Ramon tinha pouco mais de dois anos e estávamos num churrasco da semana farroupilha no CTG Lalau Miranda. Conversava com amigos entre uma cerveja e outra quando vi o olhar de meu pequenino procurando o meu; terno e comovedor porque ele chorava e provavelmente perguntava-me porque não estávamos juntos? Sempre tivemos muitos olhares, meus filhos e eu; mínimas vezes de reprovação, muitas outras de cumplicidades. Não somos perfeitos, longe disso; nem nossos filhos, que enfrentam a curva de aprendizagem. Darão cabeçadas, recorrerão em erros, dimensionarão em exageros pequenos problemas...assim como nós, ao longo de nossas aventuras que chamamos vida. Em, suma, queremos que sejam melhores que nós, algo que não deve ser tão difícil assim.

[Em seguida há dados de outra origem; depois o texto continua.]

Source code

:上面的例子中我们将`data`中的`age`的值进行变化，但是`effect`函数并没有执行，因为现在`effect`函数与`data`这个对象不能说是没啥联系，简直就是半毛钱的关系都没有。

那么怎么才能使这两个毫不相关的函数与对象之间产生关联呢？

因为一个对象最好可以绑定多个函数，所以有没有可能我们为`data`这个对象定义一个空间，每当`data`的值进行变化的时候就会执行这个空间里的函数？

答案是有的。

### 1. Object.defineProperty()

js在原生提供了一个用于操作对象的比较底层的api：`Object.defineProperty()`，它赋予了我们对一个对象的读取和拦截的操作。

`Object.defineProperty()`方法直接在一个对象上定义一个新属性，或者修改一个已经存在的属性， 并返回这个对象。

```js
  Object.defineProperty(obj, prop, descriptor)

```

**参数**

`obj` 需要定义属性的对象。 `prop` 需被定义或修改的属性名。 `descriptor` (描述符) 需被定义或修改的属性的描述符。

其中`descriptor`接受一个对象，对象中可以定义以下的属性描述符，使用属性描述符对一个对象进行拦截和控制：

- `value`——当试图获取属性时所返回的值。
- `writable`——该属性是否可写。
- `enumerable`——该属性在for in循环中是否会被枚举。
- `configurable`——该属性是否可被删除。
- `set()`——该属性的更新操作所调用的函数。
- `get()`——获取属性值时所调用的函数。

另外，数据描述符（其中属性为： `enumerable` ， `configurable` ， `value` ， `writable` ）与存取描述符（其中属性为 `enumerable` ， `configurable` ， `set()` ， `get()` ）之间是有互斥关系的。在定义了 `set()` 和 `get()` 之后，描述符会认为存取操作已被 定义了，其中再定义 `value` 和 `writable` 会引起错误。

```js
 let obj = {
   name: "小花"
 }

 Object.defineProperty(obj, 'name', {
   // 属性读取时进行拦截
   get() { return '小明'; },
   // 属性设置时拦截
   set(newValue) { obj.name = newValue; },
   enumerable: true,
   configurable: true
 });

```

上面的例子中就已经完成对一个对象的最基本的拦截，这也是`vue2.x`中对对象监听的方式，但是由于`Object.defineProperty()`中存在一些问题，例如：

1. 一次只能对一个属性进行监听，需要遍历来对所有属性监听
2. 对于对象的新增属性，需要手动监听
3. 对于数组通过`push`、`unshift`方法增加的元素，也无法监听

Minha mulher olhou o quarto de nossa filha, agora sem a cama de dormir que a acompanhou desde que era criancinha. Não pôde evitar o choro, era como se Georgia não fosse mais voltar; não fiz comentários, curti minha pequena tristeza em silêncio respeitador. Agora ali naquele canto cabe um sofá cama que não substituirá a magia dos grandes momentos mas, é hora de entender que ambos – Ramon e Georgia - não moram mais com a gente; nunca sairão de nossas mentes e corações, estão presentes em todas as nossas preces, em todos os nossos pedidos de luz e paz e em todas as nossas expectativas. Não almejamos riquezas e sucessos sociais retumbantes; almejamos que sejam felizes do jeito que escolherem ser. Ramon está cheio de trabalhos de filmagem, cineasta que é e Georgia está em Belém junto com a ONG solidária em que trabalha – Comunitas (Ruth Cardoso era presidente). Não confundir com comunista, aquele troço que não vê valor em meritocracia. São do mundo e são da gente, são as nossas melhores partes.
Olhei para minha foto de dezessete-dezoito anos, antes da escolha profissional e pensei que poderia voltar no tempo e bater papo com aquele menino cabeludo de calça e jaqueta US Top. Quer ser médico? Entre 1960-1980 esses profissionais ganharam muita grana; agora não mais; agora é medicina socializada, pouca grana e muito trabalho. Quer ser médico para trabalhar até morrer? Sim, deve ter sido essa a resposta que dei; a profissão permite ajudar a tratar doenças do corpo e da alma diariamente. Medicina não é profissão e nem vocação; é um chamado. Deus olha para seus filhos e escala alguns para ser isso tudo ou tudo isso. E permite que exercitemos o sacerdócio de acalmar espíritos e corpos combalidos a cada momento. Se a gente não usa essa benção para o desiderato desejado é pena. Às vezes Deus dá dentes para quem não gosta de mastigar, vai saber, como dizia a senhorita Jordana.
Olhei no face a baixaria de alguns concorrentes ao cargo máximo da república; carnificina, jogo de interesses, jogo de esconde-esconde. Lembrei de Bussunda e sua trupe: não pergunte o que seu país pode fazer por você...pergunte o que ele pode fazer por mim. Lembrei de Chico Anísio: enquanto o povo tem medo do futuro os candidatos têm medo do passado. Pensei certa feita, de maneira inocente, que pra ser presidente de qualquer coisa por aí era necessário ser decente. Era necessário ter vergonha na cara. Que horror. Diz um amigo que numa festas de pintos fomos convidados a entrar com as bundas.